+++ Text passage +++
5. Load up and invest in fun that can happen at home while your new one settles in.

With 4 other children who want to party and play, staying at home with a new one can be tough FOR THEM. To make things more fun during this time of allowing your new one to settle, load up on fun things at home for the other kids. Buy the slip-and-slide that you hate because it kills the grass…and remember your grass is just grass:). Grab the art supplies you never buy and let them go to town. Stock up on face paint and other fun that can happen at home–that you always avoid;)–and make this time at home special for your other kids. You will even feel like a kid again as you splurge a bit on home fun! (Other ideas: sprinklers, outdoor chalk, window markers, water colors, board games, garden supplies)

6. Create special nights for the other children–one on one time with each one.

I have learned that it is very important during the first days to have heart-to-hearts with each child and just ask them questions on how they are doing. One-on-one time will minister to their sweet hearts–and it doesn’t have to be a date night special outing occasion but maybe something as simple as ice cream on the porch together after the others have gone down for bed or sitting on the front steps just the two of you while you let the others watch a quick cartoon one morning. I thought one child was at one place until a little one-on-one talk one evening that led to a big realization that we actually needed MORE one-on-one times with this sweet one. I had NO idea one of my children was struggling so as this one had been so engaged in helping and loving our new one! We were able to make a list together of things that we could do just the two of us!
+++ Data to examine +++
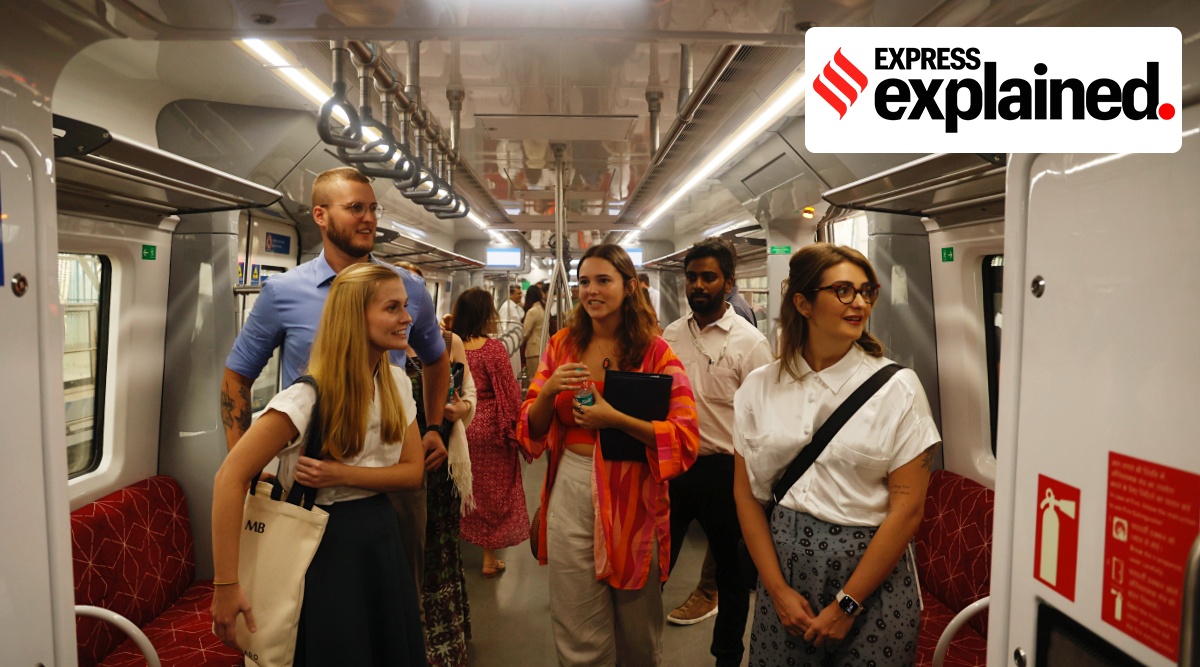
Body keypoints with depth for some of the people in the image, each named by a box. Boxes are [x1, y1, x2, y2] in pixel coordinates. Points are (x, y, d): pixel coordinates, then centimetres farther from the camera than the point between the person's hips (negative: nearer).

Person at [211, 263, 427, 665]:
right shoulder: (308, 396, -22)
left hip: (381, 539, 6)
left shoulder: (397, 384, -3)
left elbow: (413, 471, -3)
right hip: (324, 545, -6)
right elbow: (230, 478, -24)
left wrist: (340, 474, -20)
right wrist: (226, 586, -24)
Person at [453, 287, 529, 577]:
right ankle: (489, 558, 18)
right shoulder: (493, 348, -18)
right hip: (490, 426, -4)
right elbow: (509, 393, -14)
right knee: (493, 491, 10)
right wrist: (514, 425, -3)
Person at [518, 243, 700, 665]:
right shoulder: (561, 346, 5)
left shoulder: (655, 352, -5)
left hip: (633, 492, -2)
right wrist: (549, 390, -14)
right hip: (571, 491, 2)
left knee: (637, 627, 17)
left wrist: (615, 418, -21)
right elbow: (532, 430, 6)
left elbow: (686, 437, -11)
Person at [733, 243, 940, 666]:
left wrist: (847, 604, -11)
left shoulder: (897, 388, -7)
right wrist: (778, 590, -6)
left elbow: (907, 506, -10)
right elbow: (747, 493, 0)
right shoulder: (759, 388, -1)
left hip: (872, 569, -1)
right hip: (783, 562, 2)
+++
Problem set
a – Do the following statements agree with the tips on helping a new child settle in at home? Answer yes or no for each, quoting the words of the text that decide it.
(i) One-on-one time with each child should be a special outing.
(ii) The text recommends buying a slip-and-slide even though it damages the grass.
(iii) Board games are among the suggested ideas for fun at home.
b – Can you resume the tips on helping a new child settle in at home, picking up right after their final sentence?

Outputs by task
a –
(i) No: "it doesn’t have to be a date night special outing occasion"
(ii) Yes: "Buy the slip-and-slide that you hate because it kills the grass"
(iii) Yes: "Other ideas: sprinklers, outdoor chalk, window markers, water colors, board games, garden supplies"

b –
7. Embrace BALANCE in your mommying during this time of transition.

Stock your frig with healthy snacks–so you can order the pizza tonight for dinner. Do not fret over the chicken fingers or pizza you are serving for dinner on the nights you do not have meal help–your children are most likely loving this! AND it’s easy–especially if you are serving on your paper plates:) It’s also easier to feel okay about this if they have eaten healthy snacks all day.

Read the books. Remember the equipping skills for helping a new one heal. Do what you are able to. Pray that the Lord would lead and guide you. REST that He is able to heal and each kiss…each connection…each word of affirmation is a step closer. And as you do all of this DO NOT, DO NOT, DO NOT compare yourself, your circumstances/experience OR your children with ANY one else. Every child is different. Every need is different. Every family is different. Trust the Lord to lead and guide your family as you go to Him and open your hands to Him. When you are tempted to look to the left or right–STOP. And look up. This is too hard to look to the left and right–but that is what the enemy would want you to do. Stop when you catch yourself doing this–and just look UP–and then love out. Pour out as He pours in. He will equip you. You can do this with His strength!

Make decisions, accept help and answer questions through a filter of what is best for your child/children/family. Do not try to accommodate those trying to help if it makes it harder–it’s okay to say no thank you if it makes things harder or if things are too crazy. You will also likely get lots of questions about your new one from those who are there to help you and you will be tempted to answer in a way to accommodate their curiosity rather than what is best for your child. ALWAYS answer questions by filtering it through what is best for your child. (When someone brings you a meal, drops off goodies, picks up another child–and they are standing in your home–and they ask an innocent but invasive question like, “So what do you know about your child’s story…what do you know about their birth family…”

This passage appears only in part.